Liturgy is an effective teacher. The way we do things and the order in which we do them shapes us and shows others about the worship of God. Because we are souls with bodies, the outward parts of our worship matter.
Likewise, because we are whole persons, because our thinking and our acting are necessarily connected, it is dishonest to conceal heart problems with religious ceremony.
God gave Israel instructions for how to draw near to Him. The sequence of sacrifices cleansed and consecrated the worshipper for sake of communion with God. But Israel often followed the directions and failed to bring their heart along. So, for example, David wrote:
For you will not delight in sacrifice, or I would give it;
you will not be pleased with a burnt offering.
The sacrifices of God are a broken spirit;
a broken and contrite heart, O God, you will not despise.

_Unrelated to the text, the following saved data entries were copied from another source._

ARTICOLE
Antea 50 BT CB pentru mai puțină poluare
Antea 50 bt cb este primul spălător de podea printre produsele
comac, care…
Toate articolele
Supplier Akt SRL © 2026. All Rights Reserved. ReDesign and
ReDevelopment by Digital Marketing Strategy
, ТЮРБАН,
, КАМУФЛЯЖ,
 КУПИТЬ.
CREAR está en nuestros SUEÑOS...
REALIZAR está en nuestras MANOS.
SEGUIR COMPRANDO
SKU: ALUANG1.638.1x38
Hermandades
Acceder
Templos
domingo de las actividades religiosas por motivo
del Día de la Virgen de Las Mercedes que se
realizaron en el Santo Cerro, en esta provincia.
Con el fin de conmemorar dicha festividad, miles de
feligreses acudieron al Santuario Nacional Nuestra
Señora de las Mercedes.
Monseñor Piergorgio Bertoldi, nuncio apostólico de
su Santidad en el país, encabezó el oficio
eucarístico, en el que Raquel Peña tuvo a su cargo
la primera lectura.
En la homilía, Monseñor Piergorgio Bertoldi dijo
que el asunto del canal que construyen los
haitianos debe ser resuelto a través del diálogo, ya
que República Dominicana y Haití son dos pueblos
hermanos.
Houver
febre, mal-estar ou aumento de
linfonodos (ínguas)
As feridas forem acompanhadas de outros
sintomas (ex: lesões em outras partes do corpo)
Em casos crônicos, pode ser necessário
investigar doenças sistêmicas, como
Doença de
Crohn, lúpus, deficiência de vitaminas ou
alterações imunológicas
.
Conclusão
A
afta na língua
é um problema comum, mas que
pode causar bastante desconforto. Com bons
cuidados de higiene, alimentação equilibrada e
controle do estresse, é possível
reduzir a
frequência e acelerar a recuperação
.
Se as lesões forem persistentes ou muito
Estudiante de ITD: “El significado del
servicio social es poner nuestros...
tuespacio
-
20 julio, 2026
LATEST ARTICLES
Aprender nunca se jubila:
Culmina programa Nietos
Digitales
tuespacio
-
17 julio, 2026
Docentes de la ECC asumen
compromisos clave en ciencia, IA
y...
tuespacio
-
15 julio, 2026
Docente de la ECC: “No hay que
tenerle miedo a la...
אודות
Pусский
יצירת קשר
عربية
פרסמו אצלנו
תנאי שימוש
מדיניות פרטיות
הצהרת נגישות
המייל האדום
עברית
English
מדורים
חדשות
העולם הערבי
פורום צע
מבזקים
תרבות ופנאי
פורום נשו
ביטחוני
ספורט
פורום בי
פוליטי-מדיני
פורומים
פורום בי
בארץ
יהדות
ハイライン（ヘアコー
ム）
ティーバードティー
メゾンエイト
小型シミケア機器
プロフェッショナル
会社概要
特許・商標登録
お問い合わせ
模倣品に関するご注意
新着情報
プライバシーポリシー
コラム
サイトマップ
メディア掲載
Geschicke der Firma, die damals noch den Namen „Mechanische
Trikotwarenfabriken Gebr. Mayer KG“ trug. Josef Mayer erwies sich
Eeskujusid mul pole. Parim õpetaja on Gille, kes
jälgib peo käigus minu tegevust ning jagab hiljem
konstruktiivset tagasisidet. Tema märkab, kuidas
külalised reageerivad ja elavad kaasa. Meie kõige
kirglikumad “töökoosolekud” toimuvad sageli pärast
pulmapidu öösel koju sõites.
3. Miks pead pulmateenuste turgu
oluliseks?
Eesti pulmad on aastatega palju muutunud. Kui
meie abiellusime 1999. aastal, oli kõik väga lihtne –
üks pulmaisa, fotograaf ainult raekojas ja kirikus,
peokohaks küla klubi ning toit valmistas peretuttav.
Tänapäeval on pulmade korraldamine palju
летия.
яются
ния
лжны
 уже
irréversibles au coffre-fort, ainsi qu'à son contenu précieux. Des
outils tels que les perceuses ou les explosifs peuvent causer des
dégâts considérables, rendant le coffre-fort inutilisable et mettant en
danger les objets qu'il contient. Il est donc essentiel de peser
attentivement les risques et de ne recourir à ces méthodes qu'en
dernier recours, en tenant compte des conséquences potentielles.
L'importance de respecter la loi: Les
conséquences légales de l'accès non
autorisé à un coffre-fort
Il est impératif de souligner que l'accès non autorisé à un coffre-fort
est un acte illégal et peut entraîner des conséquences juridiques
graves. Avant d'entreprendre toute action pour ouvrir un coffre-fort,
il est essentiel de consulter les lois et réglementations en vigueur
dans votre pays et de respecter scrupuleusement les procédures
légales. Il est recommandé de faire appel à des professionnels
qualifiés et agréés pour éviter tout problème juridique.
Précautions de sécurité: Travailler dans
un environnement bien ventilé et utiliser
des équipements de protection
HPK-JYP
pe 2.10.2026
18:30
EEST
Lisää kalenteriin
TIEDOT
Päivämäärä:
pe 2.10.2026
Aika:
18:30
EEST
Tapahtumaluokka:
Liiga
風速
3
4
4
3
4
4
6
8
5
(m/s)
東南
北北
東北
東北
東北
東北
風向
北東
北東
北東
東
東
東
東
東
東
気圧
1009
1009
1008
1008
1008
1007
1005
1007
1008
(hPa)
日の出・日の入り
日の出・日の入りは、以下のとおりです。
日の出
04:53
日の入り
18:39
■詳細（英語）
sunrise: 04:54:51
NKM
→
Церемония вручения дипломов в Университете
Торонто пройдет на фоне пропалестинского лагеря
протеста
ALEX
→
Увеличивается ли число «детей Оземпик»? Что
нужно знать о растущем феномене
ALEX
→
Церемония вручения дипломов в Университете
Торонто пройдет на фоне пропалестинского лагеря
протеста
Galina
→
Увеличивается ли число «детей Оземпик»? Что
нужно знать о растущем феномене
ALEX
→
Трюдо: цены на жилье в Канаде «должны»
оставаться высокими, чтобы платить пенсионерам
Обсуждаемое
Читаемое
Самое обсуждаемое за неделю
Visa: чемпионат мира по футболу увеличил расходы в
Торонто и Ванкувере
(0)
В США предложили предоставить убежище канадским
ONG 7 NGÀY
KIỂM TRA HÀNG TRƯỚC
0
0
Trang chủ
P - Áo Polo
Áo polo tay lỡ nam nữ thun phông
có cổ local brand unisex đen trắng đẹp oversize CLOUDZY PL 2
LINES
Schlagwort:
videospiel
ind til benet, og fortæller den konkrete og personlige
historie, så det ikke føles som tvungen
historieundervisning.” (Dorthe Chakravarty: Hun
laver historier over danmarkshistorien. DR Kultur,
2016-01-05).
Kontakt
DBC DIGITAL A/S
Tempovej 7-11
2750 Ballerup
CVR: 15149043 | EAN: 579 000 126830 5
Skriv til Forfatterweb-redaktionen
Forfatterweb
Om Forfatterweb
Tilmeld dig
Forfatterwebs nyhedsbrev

We are not obedient no matter how carefully we follow certain liturgy if we do not deal with our hearts before the Lord. Then our conduct must match. In David’s case, the song followed and finished with (often ignored verses):
Do good to Zion in your good pleasure;
build up the walls of Jerusalem;
then will you delight in right sacrifices,
in burnt offerings and whole burnt offerings;
then bulls will be offered on your altar.
A two-stringed guitar has two ways to be out of tune. Our souls and our service are His, both must be tuned for harmony. The inside must be right. And if the inside is right, it must come out right.
God loves our worship when we offer our sacrifices as humble, whole-hearted, open-handed people. He made blood and tongues and knees and hearts for worship. He is pleased with broken hearts and then delights in the offerings we are. True worship begins in the heart, but it doesn’t end there.